Sir Ivan Rogers, the former UKREP to the EU made a speech yesterday at The University of Glasgow on post Brexit options. It is 25 pages long but is a wonderfully sober, clear sighted view of the present position and sets out what the government's (and the EU's) options are in reality. The text of the speech is HERE. If you read nothing else today on Brexit, I recommend this, every word is a gem. The Telegraph take on it is HERE.

It should be required reading in Westminster, Whitehall and every newspaper editor's office - but it almost certainly won't be.  I offer a few extracts:

Firstly on the question of leaving without a deal:

It is not just the British side of the table which has done its homework on the implications, sector by sector, of all post exit scenarios. Both sides know the legal position in the event of a “no deal” and they also know the contingency plans of major tracts of industries located in the UK if it happened. It sometimes feels as though it is only large chunks of the Westminster village who are blissfully unaware, or wish to write it all off as fear-mongering from those notorious anti-capitalists who run large businesses.

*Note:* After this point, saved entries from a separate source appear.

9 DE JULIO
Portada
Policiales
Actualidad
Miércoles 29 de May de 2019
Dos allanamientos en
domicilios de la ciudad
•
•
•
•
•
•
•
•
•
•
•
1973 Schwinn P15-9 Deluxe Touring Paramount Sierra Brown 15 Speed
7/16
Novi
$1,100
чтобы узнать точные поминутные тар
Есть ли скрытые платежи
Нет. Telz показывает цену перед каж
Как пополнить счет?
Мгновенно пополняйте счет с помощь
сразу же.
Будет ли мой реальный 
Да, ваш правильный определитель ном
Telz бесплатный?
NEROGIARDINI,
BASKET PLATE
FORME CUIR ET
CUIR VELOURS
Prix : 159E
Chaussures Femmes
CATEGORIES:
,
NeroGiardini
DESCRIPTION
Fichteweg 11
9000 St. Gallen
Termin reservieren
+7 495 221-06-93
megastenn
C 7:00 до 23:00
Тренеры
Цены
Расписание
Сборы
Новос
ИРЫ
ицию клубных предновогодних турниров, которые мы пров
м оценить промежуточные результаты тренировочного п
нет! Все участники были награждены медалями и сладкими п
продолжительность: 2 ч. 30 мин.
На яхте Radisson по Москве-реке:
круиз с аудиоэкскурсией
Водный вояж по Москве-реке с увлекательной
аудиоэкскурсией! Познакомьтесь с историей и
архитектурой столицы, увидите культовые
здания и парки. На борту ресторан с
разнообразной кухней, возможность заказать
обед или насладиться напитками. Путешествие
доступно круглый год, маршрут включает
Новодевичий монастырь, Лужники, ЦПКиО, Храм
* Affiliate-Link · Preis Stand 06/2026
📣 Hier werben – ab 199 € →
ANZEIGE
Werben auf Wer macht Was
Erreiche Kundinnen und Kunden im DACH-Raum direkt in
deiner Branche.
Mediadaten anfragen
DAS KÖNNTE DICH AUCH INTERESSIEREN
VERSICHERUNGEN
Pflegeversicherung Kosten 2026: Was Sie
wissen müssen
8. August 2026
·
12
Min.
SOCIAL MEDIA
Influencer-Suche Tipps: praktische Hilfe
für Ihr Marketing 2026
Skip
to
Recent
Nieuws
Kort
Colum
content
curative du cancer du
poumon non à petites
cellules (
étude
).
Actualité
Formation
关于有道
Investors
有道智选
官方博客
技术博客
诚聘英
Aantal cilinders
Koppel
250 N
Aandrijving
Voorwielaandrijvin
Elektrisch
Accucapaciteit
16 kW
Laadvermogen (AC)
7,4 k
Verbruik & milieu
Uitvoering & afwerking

Which is why the threats to walk out have stopped and the repetitions of “no deal is better than a bad deal” have ceased. (There are of course people who want to crash out without a deal. They just do not include the PM or a good 90% of the Commons.)

On the free traders like Liam Fox and Jacob Rees-Mogg:


I talk to lots of people in EU capitals who despair that the UK political class, whose forebears they think made the strongest case for tackling the real, pernicious behind the border barriers to trade across borders in both goods and services, and who remember that in a world where we rely purely on national rules, national Courts and national enforcement mechanisms to strike down those trade barriers against foreign goods, services and companies, we are always waiting for Godot. And who hear people professing themselves free traders who have only a hazy understanding about multilateral, regional and bilateral free trade deals, have never negotiated one – but know it’s straightforward, once one has left the EU.

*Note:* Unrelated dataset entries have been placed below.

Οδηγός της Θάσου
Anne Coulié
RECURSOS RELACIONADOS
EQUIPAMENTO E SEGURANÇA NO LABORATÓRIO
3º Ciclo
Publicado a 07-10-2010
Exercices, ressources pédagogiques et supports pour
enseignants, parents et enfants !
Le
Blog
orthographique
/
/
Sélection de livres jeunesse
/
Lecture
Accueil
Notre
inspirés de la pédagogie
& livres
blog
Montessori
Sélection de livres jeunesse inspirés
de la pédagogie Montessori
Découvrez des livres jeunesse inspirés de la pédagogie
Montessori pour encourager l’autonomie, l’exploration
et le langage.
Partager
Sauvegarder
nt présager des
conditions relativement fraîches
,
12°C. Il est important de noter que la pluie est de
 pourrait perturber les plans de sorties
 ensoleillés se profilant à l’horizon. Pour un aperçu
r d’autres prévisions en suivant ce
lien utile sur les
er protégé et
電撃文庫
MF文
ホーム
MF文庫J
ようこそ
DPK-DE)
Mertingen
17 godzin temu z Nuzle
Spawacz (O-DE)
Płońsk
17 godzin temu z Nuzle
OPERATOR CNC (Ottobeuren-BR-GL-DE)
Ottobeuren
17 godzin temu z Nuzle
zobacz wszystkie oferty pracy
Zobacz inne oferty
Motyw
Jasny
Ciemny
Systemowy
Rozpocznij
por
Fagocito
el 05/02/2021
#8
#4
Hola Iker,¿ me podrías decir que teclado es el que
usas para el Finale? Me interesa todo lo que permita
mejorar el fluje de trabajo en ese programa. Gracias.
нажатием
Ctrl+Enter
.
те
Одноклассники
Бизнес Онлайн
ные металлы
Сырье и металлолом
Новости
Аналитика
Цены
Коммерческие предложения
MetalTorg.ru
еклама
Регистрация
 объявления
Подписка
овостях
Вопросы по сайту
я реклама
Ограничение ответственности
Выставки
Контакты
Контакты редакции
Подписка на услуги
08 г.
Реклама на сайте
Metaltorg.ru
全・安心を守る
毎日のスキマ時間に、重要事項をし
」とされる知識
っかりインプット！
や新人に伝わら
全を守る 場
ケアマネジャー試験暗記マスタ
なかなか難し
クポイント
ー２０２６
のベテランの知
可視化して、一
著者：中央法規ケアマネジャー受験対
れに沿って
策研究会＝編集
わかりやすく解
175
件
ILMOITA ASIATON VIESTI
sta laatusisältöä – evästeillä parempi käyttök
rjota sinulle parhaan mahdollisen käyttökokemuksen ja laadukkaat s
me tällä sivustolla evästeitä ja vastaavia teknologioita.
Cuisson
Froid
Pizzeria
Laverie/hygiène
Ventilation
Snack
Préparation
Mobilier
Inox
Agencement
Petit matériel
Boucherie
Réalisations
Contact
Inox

And on the government and what he calls the basically fantasist position which he warns against miss-selling to the British people:

A third way school, which attempts to satisfy both the extremes by asserting that, from outside the EU, we can resume total control of our laws, borders and money and exercise full sovereignty, without intrusion by a foreign Court, but still retain virtually all the benefits of current trading arrangements with our former partners, whilst diverging from them to taste, wherever we derive advantage domestically or with other partners, from so doing. Plus of course still have a major role in setting the key policies of the bloc we have left.

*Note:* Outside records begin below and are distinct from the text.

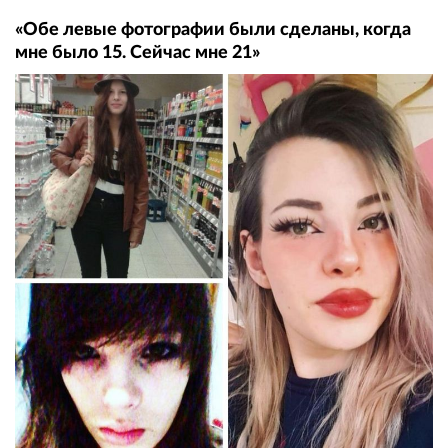
«Обе левые фотографии были сделаны, когда
мне было 15. Сейчас мне 21»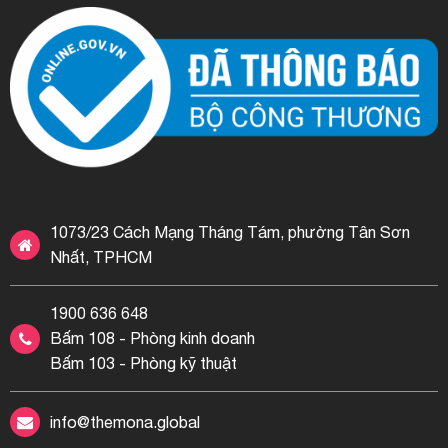
1073/23 Cách Mạng Tháng Tám, phường Tân Sơn
Nhất, TPHCM
1900 636 648
Bấm 108 - Phòng kinh doanh
Bấm 103 - Phòng kỹ thuật
info@themona.global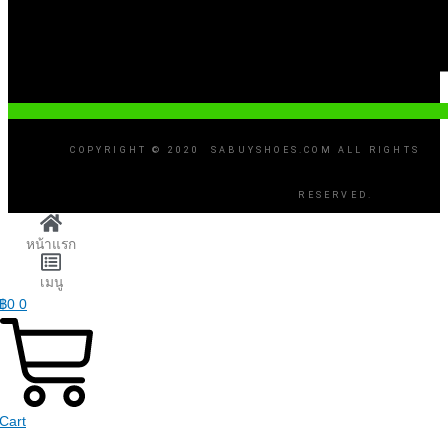
COPYRIGHT © 2020 SABUYSHOES.COM ALL RIGHTS
RESERVED.
หน้าแรก
เมนู
฿
0
0
Cart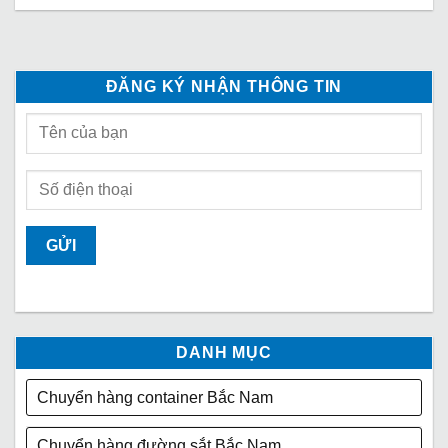
ĐĂNG KÝ NHẬN THÔNG TIN
DANH MỤC
Chuyển hàng container Bắc Nam
Chuyển hàng đường sắt Bắc Nam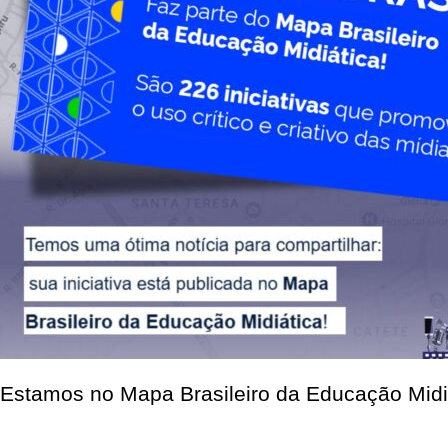
Estamos no Mapa Brasileiro da Educação Midiá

What it means to be a third country:


There is no legal status of “being a third country which used to be a member and therefore can be treated radically better than other third countries”. There is no legal “half way in, half way out” option for either the Single Market or the Customs Union. There is therefore an asymmetry. If you are in, you can, within constraints, negotiate bespoke arrangements, carve outs, opt-outs, opt back-ins, and so forth. But once you are out of the legal architecture of the EU, the scope for bespoke arrangements is massively diminished.

On mutual recognition:

If the UK believes that the EU will agree to admit UK goods and services into the Single Market simply because they comply with UK law and that law aligned is aligned with EU law, so we might get treated as if we were still close to being a member state, rather than in one of several different categories of third country, this is simply wishful thinking, driven by people who have not even half understood how mutual recognition works and what it depends on.

On cheap bananas:

We can certainly, for example, have cheaper bananas if we want Chiquita and Dole to monopolise the UK market at the expense of African and Caribbean – UK Commonwealth – producers whom we have protected since we joined the EU – indeed, as in cane sugar, via our own Accession Treaty – and for whom the European Trade Commissioner, a British Tory, for whom I was working, fought a pretty brutal trade war against the Clinton White House 20 years ago. I much look forward to watching that debate in the Commons. Perhaps it’s only the White Commonwealth – CANZUK as it is sometimes called – whose future matters to some professed Commonwealth trade enthusiasts?

And he concludes:

But the sooner we realise there are no perfect choices, that there are serious trade-offs between sovereignty and market access interests and that we are best off if we make stone cold sober judgments of where sovereignty at the national level can be real and effective, and where it is purely notional and actually a material loss of control, the better for the UK.

You can be sure Brexiteers will seize on it as the last cry of a committed remainer and the elite establishment, but it is all remarkably fair, logical and rational. What a dog's breakfast it is all turning out to be.